TUPELO – Despite Tupelo’s shrinking budget, city employees shouldn’t fear a mass layoff when the new fiscal year starts Oct. 1.
Although Mayor Jack Reed Jr. made no promises during Thursday’s budget talks, he said staff cuts would be a last resort in keeping a balanced budget.
The city has until Sept. 15 to adopt a budget for fiscal year 2010, and declining revenues have made the process a difficult one. It’s estimated Tupelo will have between $1.4 million to $2.4 million less in the coming year compared to the current one.

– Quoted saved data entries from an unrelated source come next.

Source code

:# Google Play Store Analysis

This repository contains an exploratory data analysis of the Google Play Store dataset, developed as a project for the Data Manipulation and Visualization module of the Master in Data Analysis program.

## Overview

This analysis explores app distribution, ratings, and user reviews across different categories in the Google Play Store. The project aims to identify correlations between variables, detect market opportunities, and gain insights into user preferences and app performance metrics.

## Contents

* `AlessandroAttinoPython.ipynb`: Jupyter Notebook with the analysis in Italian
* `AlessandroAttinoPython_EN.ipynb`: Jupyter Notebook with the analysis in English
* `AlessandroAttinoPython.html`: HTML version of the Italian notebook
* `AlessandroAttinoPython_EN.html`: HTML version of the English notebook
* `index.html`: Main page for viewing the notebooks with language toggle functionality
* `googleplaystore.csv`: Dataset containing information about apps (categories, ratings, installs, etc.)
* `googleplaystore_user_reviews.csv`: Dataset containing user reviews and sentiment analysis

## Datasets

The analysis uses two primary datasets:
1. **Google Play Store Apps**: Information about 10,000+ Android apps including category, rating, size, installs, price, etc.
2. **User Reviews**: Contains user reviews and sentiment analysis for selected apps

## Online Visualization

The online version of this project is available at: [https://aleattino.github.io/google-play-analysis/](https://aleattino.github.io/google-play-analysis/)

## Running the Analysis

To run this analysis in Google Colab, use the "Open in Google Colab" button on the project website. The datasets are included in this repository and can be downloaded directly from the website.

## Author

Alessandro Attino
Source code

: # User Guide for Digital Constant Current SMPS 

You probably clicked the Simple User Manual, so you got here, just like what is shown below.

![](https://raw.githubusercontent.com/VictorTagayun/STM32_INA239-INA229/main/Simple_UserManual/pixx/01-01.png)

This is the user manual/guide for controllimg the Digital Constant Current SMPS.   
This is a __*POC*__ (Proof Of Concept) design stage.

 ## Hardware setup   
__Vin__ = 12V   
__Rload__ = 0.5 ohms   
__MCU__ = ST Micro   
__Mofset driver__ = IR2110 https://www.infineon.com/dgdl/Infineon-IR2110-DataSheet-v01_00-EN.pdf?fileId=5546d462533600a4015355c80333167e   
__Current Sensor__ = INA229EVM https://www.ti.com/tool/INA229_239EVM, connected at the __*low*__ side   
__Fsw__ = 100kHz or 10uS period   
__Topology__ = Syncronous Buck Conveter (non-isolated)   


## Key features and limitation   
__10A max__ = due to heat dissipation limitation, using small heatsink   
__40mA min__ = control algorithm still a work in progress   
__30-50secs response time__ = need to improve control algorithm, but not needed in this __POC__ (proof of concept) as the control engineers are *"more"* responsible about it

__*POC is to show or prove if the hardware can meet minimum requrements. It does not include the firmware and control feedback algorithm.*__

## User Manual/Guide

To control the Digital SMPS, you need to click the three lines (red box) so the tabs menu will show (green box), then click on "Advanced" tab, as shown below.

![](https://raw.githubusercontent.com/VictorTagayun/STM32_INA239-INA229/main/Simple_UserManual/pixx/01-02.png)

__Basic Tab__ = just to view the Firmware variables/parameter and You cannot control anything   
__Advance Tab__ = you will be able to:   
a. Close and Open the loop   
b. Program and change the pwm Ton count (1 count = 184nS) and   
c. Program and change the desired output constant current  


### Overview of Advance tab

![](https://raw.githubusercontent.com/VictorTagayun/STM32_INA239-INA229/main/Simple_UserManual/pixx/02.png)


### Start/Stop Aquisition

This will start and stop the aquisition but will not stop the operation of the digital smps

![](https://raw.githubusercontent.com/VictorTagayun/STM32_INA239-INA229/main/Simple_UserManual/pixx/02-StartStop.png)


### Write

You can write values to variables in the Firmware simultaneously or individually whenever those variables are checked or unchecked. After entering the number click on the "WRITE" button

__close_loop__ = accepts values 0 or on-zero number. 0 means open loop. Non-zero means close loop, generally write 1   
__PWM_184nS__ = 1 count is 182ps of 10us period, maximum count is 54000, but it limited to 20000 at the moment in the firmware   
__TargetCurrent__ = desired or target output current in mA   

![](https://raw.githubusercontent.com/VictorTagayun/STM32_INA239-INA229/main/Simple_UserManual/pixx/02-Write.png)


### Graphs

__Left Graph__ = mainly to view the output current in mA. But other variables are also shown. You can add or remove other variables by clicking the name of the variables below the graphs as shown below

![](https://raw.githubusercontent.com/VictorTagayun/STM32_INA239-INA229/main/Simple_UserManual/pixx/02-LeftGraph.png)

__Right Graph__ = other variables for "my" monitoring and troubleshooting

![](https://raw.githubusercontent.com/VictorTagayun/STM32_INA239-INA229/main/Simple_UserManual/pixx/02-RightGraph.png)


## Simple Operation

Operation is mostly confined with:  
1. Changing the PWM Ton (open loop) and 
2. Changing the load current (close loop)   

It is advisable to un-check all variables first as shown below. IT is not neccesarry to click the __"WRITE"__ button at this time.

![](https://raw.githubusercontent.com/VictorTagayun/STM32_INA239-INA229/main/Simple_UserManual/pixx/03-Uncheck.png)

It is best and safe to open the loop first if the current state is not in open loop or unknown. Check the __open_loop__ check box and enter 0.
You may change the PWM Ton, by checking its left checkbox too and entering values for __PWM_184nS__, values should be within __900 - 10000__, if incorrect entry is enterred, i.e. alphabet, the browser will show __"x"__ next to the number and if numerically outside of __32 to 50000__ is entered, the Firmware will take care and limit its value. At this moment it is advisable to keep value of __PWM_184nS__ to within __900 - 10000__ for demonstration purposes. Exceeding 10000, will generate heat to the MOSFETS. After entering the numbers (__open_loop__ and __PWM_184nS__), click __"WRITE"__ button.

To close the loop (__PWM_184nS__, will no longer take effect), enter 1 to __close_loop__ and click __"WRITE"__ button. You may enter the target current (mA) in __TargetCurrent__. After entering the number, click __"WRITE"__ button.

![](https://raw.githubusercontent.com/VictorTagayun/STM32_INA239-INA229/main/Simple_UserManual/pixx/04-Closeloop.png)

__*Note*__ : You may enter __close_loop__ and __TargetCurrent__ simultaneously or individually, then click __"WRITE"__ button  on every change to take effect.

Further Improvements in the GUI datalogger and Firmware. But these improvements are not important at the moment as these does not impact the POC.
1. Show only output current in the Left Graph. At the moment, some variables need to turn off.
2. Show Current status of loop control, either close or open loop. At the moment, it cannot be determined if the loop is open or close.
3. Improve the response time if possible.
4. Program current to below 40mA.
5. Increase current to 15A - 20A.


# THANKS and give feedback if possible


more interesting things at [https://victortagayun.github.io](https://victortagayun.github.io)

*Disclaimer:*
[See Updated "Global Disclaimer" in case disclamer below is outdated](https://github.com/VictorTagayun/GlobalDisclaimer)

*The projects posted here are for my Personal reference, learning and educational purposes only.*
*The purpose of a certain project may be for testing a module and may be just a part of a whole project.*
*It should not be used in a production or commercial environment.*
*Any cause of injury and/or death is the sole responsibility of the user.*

Reed said he has “been looking under every rock” for ways to trim the city’s projected expenses next year. But layoffs aren’t part of that plan now, especially since the municipality has $22 million in a reserve account.
“Right now, we’ve got more in our fund balance than we actually need,” said Kim Hanna, the city’s interim chief financial officer. “I thought it’d be a bad sign to sit on all this money and let go of employees. That would hurt the local economy even more.”
City Council members must approve the mayor’s budget and could argue for more cuts, but none of the seven members seemed eager to do that.
They are likely to approve a salary freeze for the municipality’s roughly 500 employees, even though that move isn’t popular among workers.
Council President Fred Pitts said one city employee stopped him this week to complain about that proposal after having read it in the paper. Pitts said it would be easier to justify the move if he could explain how much was already trimmed from the budget.
Reed said dozens of items and requests were slashed, including funding for new code enforcement officers in the Development Services Department.
Still, Reed and Hanna said they feel confident of the city’s ability to weather the economy.
“We looked at the numbers and were very concerned about them,” Hanna said, but Tupelo “is in good financial shape.”